*Complete the following*
a – In the page on Log Service alarm permissions, which logstore is named in the Resource line of the first statement in the sample policy?
b – Shorten the paragraph beginning "If you want to grant a RAM user the corresponding permissions" from the page on Log Service alarm permissions, keeping its main facts.
c – Copy the page on Log Service alarm permissions from "Background information" up to and including "to the user.".

*Document passage*
━━━━━━━━━━
This topic describes how to grant a RAM user the permission to use and manage alarms provided by Log Service.

Background information

  • If you want to grant a RAM user the corresponding permissions to perform all required actions in Log Service, set the AliyunLogFullAccess parameter. For more information, see Grant a RAM user account the permission to access Log Service.
  • If you only want to grant a RAM user the permission to create and modify an alarm, you need to create a permission policy and grant it to the user.

Procedure

  1. Log on to the RAM console.
  2. In the left-side navigation pane, choose Permissions > Policies.
  3. Click Create Policy.
  4. Enter a Policy Name and Note.
  5. Select the Script radio box.
  6. Copy the following, and then paste it to the Policy Document.
    Note You need to replace <Project name> in the following example with your target project name.
    
    {
        "Version": "1",
        "Statement": [
         {
             "Effect": "Allow",
             "Action": [
             "log:GetLogStore",
             "log:CreateLogStore",
             "log:GetIndex",
             "log:CreateIndex",
             "log:UpdateIndex"
           ],
             "Resource": "acs:log:*:*:project/<Project name>/logstore/internal-alert-history"
         },
         {
             "Effect": "Allow",
             "Action": [
                 "log:CreateProject",
                 "log:GetProject"
            ],
             "Resource": "acs:log:*:*:project/<Project name>"
         },
         {
              "Effect": "Allow",
              "Action": [
                  "log:CreateDashboard",
                  "log:CreateChart",
                  "log:UpdateDashboard"
             ],
              "Resource": "acs:log:*:*:project/<Project name>/dashboard/*"
         },
         {
              "Effect": "Allow",
              "Action": [
                   "log:*"
             ],
               "Resource": "acs:log:*:*:project/<Project name>/job/*"
          }
       ]
    }
  7. Click OK.
  8. In the left-side navigation pane, choose Identities > Users.
  9. Click Add Permissions on the right of the target user account.
  10. Select the policy created in the preceding step, and then click OK.
━━━━━━━━━━
*Source material*
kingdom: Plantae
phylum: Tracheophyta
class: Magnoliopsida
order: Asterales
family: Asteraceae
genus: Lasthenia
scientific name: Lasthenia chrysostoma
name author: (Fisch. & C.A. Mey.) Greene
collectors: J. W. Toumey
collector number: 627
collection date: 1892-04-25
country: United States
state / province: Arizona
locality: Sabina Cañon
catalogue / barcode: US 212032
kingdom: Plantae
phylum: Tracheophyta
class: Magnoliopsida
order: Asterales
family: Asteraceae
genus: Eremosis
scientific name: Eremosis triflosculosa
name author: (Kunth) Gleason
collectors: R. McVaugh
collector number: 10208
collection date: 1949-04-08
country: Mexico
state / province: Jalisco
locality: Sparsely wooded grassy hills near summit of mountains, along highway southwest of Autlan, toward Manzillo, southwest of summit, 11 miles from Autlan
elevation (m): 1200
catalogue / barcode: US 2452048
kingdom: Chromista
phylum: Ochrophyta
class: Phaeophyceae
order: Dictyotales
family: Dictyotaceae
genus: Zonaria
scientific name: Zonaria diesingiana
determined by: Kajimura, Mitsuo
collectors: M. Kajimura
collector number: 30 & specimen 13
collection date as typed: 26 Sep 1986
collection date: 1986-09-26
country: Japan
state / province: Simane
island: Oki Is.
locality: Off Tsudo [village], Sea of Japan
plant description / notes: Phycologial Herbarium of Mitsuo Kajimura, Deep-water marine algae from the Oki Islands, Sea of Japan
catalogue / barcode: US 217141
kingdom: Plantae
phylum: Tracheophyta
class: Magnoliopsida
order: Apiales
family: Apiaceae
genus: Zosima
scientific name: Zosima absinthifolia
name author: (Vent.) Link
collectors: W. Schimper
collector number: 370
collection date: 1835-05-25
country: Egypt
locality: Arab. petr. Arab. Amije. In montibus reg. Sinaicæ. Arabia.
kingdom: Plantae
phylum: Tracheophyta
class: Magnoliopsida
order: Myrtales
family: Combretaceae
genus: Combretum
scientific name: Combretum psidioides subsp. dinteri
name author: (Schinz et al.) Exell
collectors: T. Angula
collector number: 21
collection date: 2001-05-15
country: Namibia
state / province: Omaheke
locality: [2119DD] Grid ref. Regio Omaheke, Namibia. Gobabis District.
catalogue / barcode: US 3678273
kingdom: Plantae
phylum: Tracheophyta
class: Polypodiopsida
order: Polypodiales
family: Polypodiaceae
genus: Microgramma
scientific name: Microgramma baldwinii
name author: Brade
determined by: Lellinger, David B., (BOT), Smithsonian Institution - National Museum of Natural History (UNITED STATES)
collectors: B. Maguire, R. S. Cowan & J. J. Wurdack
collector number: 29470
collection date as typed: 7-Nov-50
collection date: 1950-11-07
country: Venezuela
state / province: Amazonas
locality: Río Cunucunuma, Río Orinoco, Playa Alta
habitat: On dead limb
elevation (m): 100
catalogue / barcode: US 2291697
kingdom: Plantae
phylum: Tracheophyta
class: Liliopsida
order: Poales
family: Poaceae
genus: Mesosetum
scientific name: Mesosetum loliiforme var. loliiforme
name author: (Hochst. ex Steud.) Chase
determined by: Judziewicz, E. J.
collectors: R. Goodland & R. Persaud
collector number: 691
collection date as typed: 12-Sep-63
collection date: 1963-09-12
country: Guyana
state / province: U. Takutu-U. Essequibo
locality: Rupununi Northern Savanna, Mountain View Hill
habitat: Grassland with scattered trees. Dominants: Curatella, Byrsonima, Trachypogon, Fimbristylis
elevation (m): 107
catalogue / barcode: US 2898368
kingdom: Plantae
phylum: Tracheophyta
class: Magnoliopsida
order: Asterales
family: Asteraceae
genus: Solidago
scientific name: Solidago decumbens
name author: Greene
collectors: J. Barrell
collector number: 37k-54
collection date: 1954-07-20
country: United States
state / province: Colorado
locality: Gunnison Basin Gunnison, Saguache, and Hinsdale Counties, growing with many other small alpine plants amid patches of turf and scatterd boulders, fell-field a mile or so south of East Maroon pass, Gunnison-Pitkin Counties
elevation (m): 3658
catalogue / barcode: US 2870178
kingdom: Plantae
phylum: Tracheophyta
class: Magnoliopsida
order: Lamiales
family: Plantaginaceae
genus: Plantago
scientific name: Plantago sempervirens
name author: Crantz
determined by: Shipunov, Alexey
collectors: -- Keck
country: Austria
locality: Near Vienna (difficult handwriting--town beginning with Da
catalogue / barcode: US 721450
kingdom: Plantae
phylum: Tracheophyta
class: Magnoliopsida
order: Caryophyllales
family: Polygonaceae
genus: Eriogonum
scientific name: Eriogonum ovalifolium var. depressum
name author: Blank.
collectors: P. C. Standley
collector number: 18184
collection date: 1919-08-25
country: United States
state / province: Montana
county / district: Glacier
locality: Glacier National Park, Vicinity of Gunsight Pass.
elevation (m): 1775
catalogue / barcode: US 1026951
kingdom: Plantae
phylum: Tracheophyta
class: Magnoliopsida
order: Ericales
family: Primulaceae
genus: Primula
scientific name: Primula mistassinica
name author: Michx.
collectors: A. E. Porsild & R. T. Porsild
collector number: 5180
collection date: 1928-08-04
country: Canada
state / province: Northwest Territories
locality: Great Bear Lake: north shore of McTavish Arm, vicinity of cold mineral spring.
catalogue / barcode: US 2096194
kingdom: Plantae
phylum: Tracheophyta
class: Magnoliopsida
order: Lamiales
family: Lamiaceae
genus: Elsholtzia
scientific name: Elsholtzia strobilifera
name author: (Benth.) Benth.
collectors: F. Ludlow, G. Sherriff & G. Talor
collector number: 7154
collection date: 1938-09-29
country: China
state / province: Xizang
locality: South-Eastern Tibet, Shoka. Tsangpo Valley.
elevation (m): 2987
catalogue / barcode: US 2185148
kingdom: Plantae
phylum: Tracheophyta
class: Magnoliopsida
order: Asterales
━━━━━━━━━━
*Exercise results*
a – The internal-alert-history logstore.

b – To let a RAM user perform all required actions in Log Service, set the AliyunLogFullAccess parameter. Details are in Grant a RAM user account the permission to access Log Service.

c –
Background information

  • If you want to grant a RAM user the corresponding permissions to perform all required actions in Log Service, set the AliyunLogFullAccess parameter. For more information, see Grant a RAM user account the permission to access Log Service.
  • If you only want to grant a RAM user the permission to create and modify an alarm, you need to create a permission policy and grant it to the user.